Local tradition climatologically defines three seasons--rainy, cold, and hot. Summer (from May to November) brings temperatures averaging between 20-30 C (68-86 F), but that period also brings a lot of precipitation and heavy humidity.
If you are touring Laos in March and April, bring extra sunscreen and light clothing with you, since that period is considered the warmest, with average temperatures ranging between 25-33 C (77-91 F).
The cold season (from November to February) is climatologically the most comfortable period to visit Laos, since temperatures drop between 15-25 C (59-77 F) and precipitation is minimal.

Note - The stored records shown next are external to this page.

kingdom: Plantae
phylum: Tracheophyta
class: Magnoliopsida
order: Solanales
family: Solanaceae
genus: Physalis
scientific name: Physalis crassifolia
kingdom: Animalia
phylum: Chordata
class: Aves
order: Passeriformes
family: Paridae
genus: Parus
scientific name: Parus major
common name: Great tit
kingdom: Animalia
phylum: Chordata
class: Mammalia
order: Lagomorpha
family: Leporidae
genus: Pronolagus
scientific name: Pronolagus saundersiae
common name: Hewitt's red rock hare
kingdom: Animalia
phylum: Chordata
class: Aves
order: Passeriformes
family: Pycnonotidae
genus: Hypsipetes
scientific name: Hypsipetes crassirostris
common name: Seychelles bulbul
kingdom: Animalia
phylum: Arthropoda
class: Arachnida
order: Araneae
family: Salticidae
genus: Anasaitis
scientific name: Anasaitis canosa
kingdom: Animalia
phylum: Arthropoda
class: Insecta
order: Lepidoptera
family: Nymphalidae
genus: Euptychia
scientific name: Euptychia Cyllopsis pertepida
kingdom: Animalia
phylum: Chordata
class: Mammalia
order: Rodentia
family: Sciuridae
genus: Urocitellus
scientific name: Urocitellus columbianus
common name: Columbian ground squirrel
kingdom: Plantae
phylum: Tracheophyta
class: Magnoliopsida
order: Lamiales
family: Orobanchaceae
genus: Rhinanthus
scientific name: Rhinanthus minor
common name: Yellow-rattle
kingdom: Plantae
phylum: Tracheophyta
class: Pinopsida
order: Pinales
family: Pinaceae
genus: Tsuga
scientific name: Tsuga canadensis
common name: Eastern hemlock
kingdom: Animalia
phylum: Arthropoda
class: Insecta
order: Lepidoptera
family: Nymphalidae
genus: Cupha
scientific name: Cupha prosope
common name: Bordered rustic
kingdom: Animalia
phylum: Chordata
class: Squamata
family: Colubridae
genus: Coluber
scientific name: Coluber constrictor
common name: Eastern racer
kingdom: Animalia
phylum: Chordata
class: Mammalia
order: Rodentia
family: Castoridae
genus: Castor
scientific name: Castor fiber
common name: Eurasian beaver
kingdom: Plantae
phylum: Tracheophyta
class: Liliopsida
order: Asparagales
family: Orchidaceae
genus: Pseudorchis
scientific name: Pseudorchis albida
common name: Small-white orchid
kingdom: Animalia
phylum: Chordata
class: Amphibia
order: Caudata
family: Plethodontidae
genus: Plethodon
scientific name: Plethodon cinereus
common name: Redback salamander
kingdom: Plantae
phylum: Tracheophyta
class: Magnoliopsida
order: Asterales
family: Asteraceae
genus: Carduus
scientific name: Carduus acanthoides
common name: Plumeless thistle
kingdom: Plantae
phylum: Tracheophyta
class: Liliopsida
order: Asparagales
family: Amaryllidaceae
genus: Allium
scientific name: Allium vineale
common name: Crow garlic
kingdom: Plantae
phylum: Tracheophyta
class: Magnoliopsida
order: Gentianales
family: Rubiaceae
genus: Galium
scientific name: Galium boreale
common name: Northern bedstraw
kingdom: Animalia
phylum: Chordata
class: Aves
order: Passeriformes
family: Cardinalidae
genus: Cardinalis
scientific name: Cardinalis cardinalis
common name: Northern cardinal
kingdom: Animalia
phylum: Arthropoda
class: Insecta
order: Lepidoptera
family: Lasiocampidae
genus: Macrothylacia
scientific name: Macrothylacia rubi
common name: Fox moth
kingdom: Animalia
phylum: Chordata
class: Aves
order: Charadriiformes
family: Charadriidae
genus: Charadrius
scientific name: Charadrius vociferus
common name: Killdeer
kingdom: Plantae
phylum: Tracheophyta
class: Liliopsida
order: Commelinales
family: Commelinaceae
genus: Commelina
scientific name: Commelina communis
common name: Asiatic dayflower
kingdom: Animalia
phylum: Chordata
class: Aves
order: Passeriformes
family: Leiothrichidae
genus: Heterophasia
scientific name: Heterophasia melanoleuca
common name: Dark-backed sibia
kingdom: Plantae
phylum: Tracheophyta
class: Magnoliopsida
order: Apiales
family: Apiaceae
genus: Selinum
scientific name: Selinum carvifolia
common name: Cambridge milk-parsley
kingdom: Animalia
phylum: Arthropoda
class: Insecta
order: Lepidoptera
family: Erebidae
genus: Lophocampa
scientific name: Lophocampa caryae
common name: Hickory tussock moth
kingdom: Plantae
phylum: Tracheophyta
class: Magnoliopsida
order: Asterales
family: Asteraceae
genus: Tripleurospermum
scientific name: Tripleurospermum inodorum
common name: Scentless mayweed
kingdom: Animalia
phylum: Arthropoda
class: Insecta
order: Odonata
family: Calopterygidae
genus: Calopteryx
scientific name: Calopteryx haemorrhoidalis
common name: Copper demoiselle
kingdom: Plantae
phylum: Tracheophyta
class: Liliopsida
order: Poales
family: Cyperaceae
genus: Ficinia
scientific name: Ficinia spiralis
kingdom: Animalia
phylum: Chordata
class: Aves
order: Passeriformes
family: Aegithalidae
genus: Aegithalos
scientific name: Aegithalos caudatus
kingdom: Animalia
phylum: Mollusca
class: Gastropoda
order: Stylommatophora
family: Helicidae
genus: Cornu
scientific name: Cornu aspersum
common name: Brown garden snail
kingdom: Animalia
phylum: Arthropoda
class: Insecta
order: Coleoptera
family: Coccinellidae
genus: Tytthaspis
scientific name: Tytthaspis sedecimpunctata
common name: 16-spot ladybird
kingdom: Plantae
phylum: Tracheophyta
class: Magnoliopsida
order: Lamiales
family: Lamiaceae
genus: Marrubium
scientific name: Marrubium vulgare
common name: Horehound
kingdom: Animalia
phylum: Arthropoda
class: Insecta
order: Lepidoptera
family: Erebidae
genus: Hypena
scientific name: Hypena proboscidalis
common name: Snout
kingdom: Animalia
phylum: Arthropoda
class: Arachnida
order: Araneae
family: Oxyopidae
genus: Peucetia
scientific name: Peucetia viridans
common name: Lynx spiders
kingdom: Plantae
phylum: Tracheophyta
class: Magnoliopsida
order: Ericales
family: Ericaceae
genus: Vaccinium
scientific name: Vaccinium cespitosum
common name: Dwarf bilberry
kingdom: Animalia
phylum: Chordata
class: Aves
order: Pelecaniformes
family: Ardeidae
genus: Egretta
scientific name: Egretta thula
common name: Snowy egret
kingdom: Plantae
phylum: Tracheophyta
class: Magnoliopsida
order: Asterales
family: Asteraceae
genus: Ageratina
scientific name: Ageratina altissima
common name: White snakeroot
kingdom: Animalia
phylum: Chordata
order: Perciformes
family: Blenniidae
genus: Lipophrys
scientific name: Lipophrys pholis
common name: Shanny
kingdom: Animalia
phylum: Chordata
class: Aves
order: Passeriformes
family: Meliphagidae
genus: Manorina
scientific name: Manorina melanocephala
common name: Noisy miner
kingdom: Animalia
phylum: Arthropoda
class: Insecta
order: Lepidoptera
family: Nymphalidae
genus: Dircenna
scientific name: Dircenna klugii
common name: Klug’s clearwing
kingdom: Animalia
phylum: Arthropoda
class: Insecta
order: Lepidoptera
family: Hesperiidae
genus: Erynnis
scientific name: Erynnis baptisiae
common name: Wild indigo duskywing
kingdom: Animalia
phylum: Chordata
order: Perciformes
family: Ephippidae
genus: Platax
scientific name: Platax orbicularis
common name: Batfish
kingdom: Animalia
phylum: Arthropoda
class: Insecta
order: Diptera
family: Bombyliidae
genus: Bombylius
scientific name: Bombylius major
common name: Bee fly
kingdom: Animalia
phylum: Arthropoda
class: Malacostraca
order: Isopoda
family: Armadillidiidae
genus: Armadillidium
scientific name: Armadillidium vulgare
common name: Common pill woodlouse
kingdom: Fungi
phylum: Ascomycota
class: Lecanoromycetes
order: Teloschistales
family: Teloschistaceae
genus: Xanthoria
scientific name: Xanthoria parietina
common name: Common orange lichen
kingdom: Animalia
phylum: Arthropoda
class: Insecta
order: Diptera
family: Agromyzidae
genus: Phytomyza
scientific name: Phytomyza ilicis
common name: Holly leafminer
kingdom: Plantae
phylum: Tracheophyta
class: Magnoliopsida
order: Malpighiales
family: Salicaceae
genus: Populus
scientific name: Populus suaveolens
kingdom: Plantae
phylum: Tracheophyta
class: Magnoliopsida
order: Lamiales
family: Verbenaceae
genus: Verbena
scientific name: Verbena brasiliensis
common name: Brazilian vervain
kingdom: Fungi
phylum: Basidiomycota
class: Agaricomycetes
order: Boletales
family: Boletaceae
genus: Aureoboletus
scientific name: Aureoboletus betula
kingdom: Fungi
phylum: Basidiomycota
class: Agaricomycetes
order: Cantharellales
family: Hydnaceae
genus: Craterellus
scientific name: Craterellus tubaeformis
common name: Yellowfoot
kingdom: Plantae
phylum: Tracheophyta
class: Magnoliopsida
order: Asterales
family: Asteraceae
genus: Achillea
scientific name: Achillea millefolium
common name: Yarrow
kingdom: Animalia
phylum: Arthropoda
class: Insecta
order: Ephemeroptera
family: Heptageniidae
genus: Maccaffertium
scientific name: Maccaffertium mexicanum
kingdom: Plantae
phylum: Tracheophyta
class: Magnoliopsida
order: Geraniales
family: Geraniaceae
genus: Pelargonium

Transportation in LaosVientiane
, and Luang Prabang
all have airports that offer international flights, making these cities the best places to start and end your Laos holiday.
Much of Laos lacks adequate transportation infrastructure, and there are no railways in the country except a short connection between Vientiane and Thailand. The Thanaleng Station is the country’s only railway station.
Major roads, such as the Route 13, connect only urban centers, while smaller towns and villages can only be reached via unpaved roads, which may not be accessible year-round.
Most provincial capitals have various pick-ups and three-wheeled taxis (each city names them differently), which can be hired by the trip, hour, or day. Vientiane is the only city with a network of local buses, but almost every route is of no use to tourists.
Tipping in Laos
In the service industry, tipping is commonplace. Guides, porters, and drivers who assist you during your stay will expect a modest reward for their efforts.
A recommended tip for guides ranges from $7-15 per day, depending if you are travelling alone or with someone. A driver can be tipped half of the total tip given to your guide, but if your Laos itinerary is intensive and includes specialized elements, increase that tip to 20 percent of the initial price, considering your requirements are professionally met, of course. Porters are satisfied with a $1 tip per bag.
The only place where you can bargain a bit is at the markets. The price is a bit flexible there, however not as much as in neighboring countries.